Medicines optimisation
The Friends and Family Test (FFT) detailed patients having waited long periods of time for pain relief, sometimes up to 7 hours. Reasons included that patients had not yet been assessed by a doctor and therefore no pain relief had been prescribed, or that staff were too busy to provide pain relief. Patients receiving treatment within ED did not always receive antibiotics promptly. Trust sepsis audits showed that between April 2023 and December 2023 only 68% of patients with suspected sepsis received intravenous antibiotics within the 1-hour national guidance. On the day of the on-site assessment there was mixed feedback from patients about the timeliness of medicine administration. One patient said staff did not give them pain-relieving medicines as needed. A second patient said they had to wait for 2 hours after asking for pain relief before receiving it. However, other patients said they received their medicines as and when they needed them.
Staff contacted us to share their experiences of working in the emergency department. Some of their experiences included concerns about the safe management of medicines. Concerns included delays in administering pain relief and medicines to patients because of lack of staff, short supply of medicines in the department and medicine errors occurring in the non-designated care areas in the corridor.

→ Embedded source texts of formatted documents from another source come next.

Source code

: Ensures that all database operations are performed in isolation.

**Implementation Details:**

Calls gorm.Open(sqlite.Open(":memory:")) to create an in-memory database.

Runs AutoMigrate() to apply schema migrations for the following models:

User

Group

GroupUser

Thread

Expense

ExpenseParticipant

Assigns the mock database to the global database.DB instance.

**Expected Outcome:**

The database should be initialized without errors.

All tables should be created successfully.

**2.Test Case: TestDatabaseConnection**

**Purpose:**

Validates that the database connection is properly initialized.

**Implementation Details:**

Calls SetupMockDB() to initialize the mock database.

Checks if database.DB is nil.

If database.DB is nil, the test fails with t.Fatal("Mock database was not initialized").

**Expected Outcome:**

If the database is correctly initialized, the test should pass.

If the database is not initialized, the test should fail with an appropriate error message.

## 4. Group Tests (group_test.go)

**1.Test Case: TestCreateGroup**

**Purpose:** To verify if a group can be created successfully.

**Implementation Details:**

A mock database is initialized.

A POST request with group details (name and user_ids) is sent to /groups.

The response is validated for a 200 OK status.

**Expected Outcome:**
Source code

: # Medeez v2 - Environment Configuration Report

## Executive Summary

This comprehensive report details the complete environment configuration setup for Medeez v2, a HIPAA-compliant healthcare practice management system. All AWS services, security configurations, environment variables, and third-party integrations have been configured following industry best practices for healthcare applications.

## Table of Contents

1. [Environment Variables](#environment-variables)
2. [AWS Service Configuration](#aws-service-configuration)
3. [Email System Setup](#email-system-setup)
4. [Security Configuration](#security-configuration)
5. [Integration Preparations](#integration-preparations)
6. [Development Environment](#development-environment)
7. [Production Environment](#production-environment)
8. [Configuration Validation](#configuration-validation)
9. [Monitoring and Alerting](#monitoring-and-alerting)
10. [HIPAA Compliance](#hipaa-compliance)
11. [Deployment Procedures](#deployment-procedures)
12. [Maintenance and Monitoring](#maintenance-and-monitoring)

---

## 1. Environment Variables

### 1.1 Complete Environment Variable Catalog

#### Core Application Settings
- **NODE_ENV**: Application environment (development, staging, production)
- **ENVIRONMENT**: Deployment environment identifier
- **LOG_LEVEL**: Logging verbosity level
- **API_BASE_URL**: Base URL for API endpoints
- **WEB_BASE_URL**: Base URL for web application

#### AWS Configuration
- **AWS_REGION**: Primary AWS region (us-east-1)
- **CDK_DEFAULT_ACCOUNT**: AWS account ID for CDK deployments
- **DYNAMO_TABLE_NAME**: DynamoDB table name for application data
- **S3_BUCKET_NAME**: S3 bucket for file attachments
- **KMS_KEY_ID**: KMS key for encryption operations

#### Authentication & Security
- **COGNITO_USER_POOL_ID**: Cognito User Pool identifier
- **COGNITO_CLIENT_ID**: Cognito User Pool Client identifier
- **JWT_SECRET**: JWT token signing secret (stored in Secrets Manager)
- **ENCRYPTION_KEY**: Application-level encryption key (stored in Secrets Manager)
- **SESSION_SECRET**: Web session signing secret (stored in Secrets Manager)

Patients accommodated in non-designated care areas, such as the corridor experienced delays to the administration of pain-relieving medicines. We observed health care support workers had to take time to find registered nurses who were available to administer medicines. This meant patients did not receive pain relief in a timely manner.
The ED had a deteriorating compliance rate for medicines management. Quarterly medicine management reports for July 2023 and October 2023 showed a continuing deterioration with compliance rates across all areas of the emergency department. The major's area had deteriorated from 93.1% compliance in April 2023 to 78.6% compliance in October 2023. The resuscitation area had deteriorated from 93.1% compliance in April 2023 to 78.6% compliance in October 2023. Area 3 had deteriorated from 93.1% compliance in April 2023 to 78.6% compliance in October 2023. The ED had deteriorated from 93.1% compliance in April 2023 to 78.6% compliance in October 2023. There was a lack of up-to-date patient group directions (PGDs) for staff to follow. These are written instructions to help specific members of staff supply or administer medicines to patients, usually in planned circumstances. The Trust provided 11 PGDs that were in use in the emergency department. Out of the 11 PGDs, 6 were past their expiry date. This increased the risk of staff administering medicines outside of the legal framework. The trust had a medicines management policy, which staff working in the emergency department were required to follow. However, this policy had a review date of December 2023 and there was no documented evidence the policy had been reviewed. This meant it could not be as assured the policy still met the current needs of the service and fully reflected national guidance.